### Exercise aim:
Each line below from the "Podemos apoya meter" line through the "Man kan lätt" line, those two included, must be restated word for word; the pictures must not be.

==== Input data ====

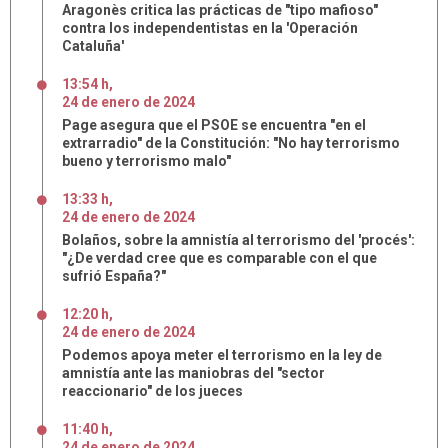
Aragonès critica las prácticas de "tipo mafioso"
contra los independentistas en la 'Operación
Cataluña'
13:54 h
,
24
de
enero
de
2024
Page asegura que el PSOE se encuentra "en el
extrarradio" de la Constitución: "No hay terrorismo
bueno y terrorismo malo"
13:33 h
,
24
de
enero
de
2024
Bolaños, sobre la amnistía al terrorismo del 'procés':
"¿De verdad cree que es comparable con el que
sufrió España?"
12:20 h
,
24
de
enero
de
2024
Podemos apoya meter el terrorismo en la ley de
amnistía ante las maniobras del "sector
reaccionario" de los jueces
11:40 h
,
24
de
enero
de
2024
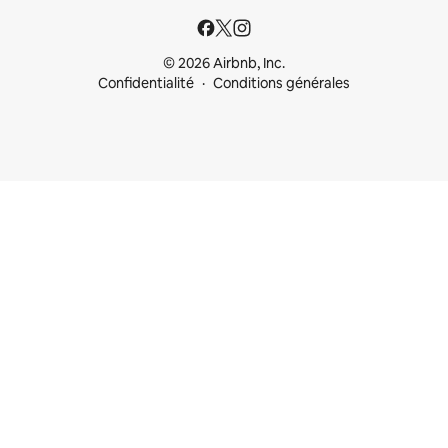
© 2026 Airbnb, Inc.
Confidentialité
Conditions générales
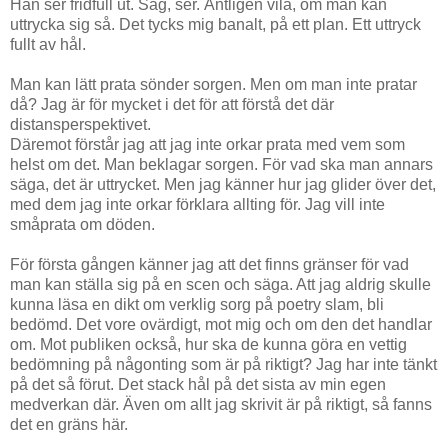
Han ser fridfull ut. Såg, ser. Äntligen vila, om man kan
uttrycka sig så. Det tycks mig banalt, på ett plan. Ett uttryck
fullt av hål.
Man kan lätt prata sönder sorgen. Men om man inte pratar
då? Jag är för mycket i det för att förstå det där
distansperspektivet.
Däremot förstår jag att jag inte orkar prata med vem som
helst om det. Man beklagar sorgen. För vad ska man annars
säga, det är uttrycket. Men jag känner hur jag glider över det,
med dem jag inte orkar förklara allting för. Jag vill inte
småprata om döden.
För första gången känner jag att det finns gränser för vad
man kan ställa sig på en scen och säga. Att jag aldrig skulle
kunna läsa en dikt om verklig sorg på poetry slam, bli
bedömd. Det vore ovärdigt, mot mig och om den det handlar
om. Mot publiken också, hur ska de kunna göra en vettig
bedömning på någonting som är på riktigt? Jag har inte tänkt
på det så förut. Det stack hål på det sista av min egen
medverkan där. Även om allt jag skrivit är på riktigt, så fanns
det en gräns här.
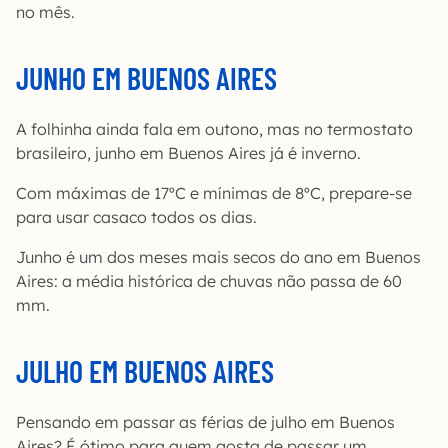
no mês.
JUNHO EM BUENOS AIRES
A folhinha ainda fala em outono, mas no termostato
brasileiro, junho em Buenos Aires já é inverno.
Com máximas de 17ºC e mínimas de 8ºC, prepare-se
para usar casaco todos os dias.
Junho é um dos meses mais secos do ano em Buenos
Aires: a média histórica de chuvas não passa de 60
mm.
JULHO EM BUENOS AIRES
Pensando em passar as férias de julho em Buenos
Aires? É ótimo para quem gosta de passar um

====

### Finished task:
Podemos apoya meter el terrorismo en la ley de
amnistía ante las maniobras del "sector
reaccionario" de los jueces
11:40 h
,
24
de
enero
de
2024
© 2026 Airbnb, Inc.
Confidentialité
Conditions générales
Han ser fridfull ut. Såg, ser. Äntligen vila, om man kan
uttrycka sig så. Det tycks mig banalt, på ett plan. Ett uttryck
fullt av hål.
Man kan lätt prata sönder sorgen. Men om man inte pratar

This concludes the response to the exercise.